[TASK INPUT Boundary: Start]

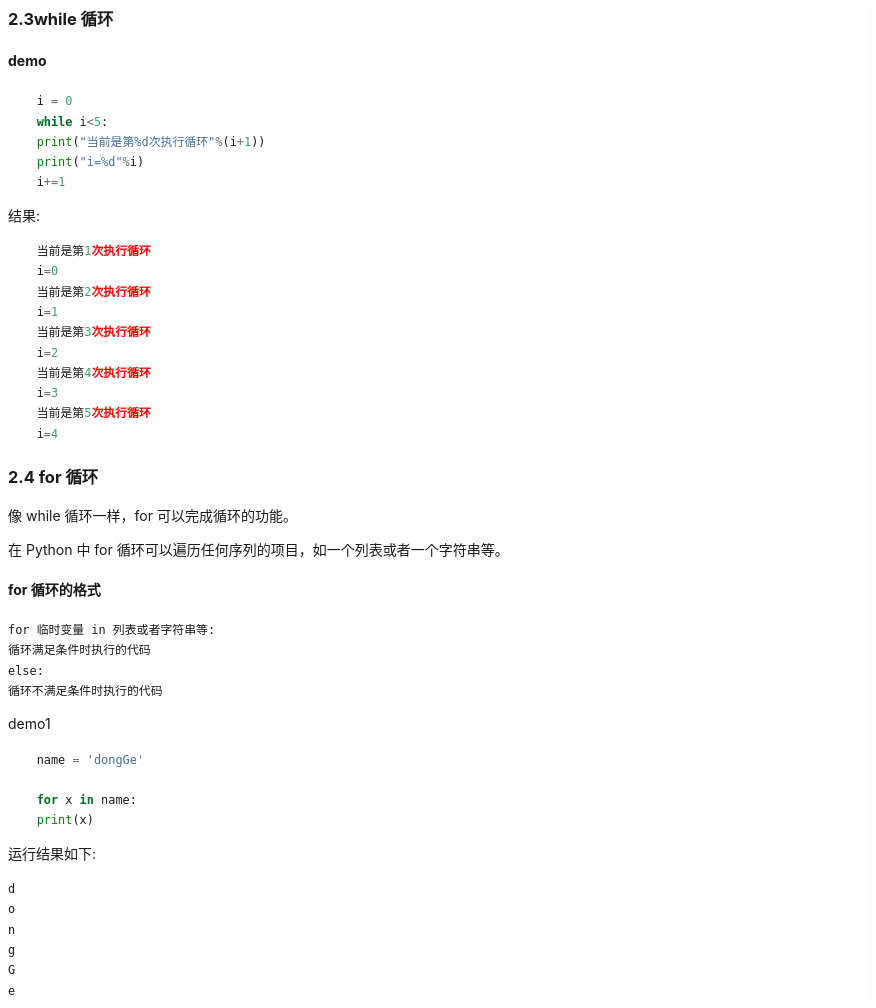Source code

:### 2.3while 循环

#### demo

```python
    i = 0
    while i<5:
    print("当前是第%d次执行循环"%(i+1))
    print("i=%d"%i)
    i+=1
```

结果:

```python
    当前是第1次执行循环
    i=0
    当前是第2次执行循环
    i=1
    当前是第3次执行循环
    i=2
    当前是第4次执行循环
    i=3
    当前是第5次执行循环
    i=4
```

### 2.4 for 循环

像 while 循环一样，for 可以完成循环的功能。

在 Python 中 for 循环可以遍历任何序列的项目，如一个列表或者一个字符串等。

#### for 循环的格式

    for 临时变量 in 列表或者字符串等:
    循环满足条件时执行的代码
    else:
    循环不满足条件时执行的代码

demo1

```python
    name = 'dongGe'

    for x in name:
    print(x)
```

运行结果如下:

```
d
o
n
g
G
e
```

[TASK INPUT Boundary: End]

> [WHAT THIS TASK INVOLVES]:
Write out the records above exactly. Begin with the first line, end with the line holding "循环不满足条件时执行的代码", and drop the pictures.

> [EXPECTED ANSWER]:
Source code

:### 2.3while 循环

#### demo

```python
    i = 0
    while i<5:
    print("当前是第%d次执行循环"%(i+1))
    print("i=%d"%i)
    i+=1
```

结果:

```python
    当前是第1次执行循环
    i=0
    当前是第2次执行循环
    i=1
    当前是第3次执行循环
    i=2
    当前是第4次执行循环
    i=3
    当前是第5次执行循环
    i=4
```

### 2.4 for 循环

像 while 循环一样，for 可以完成循环的功能。

在 Python 中 for 循环可以遍历任何序列的项目，如一个列表或者一个字符串等。

#### for 循环的格式

    for 临时变量 in 列表或者字符串等:
    循环满足条件时执行的代码
    else:
    循环不满足条件时执行的代码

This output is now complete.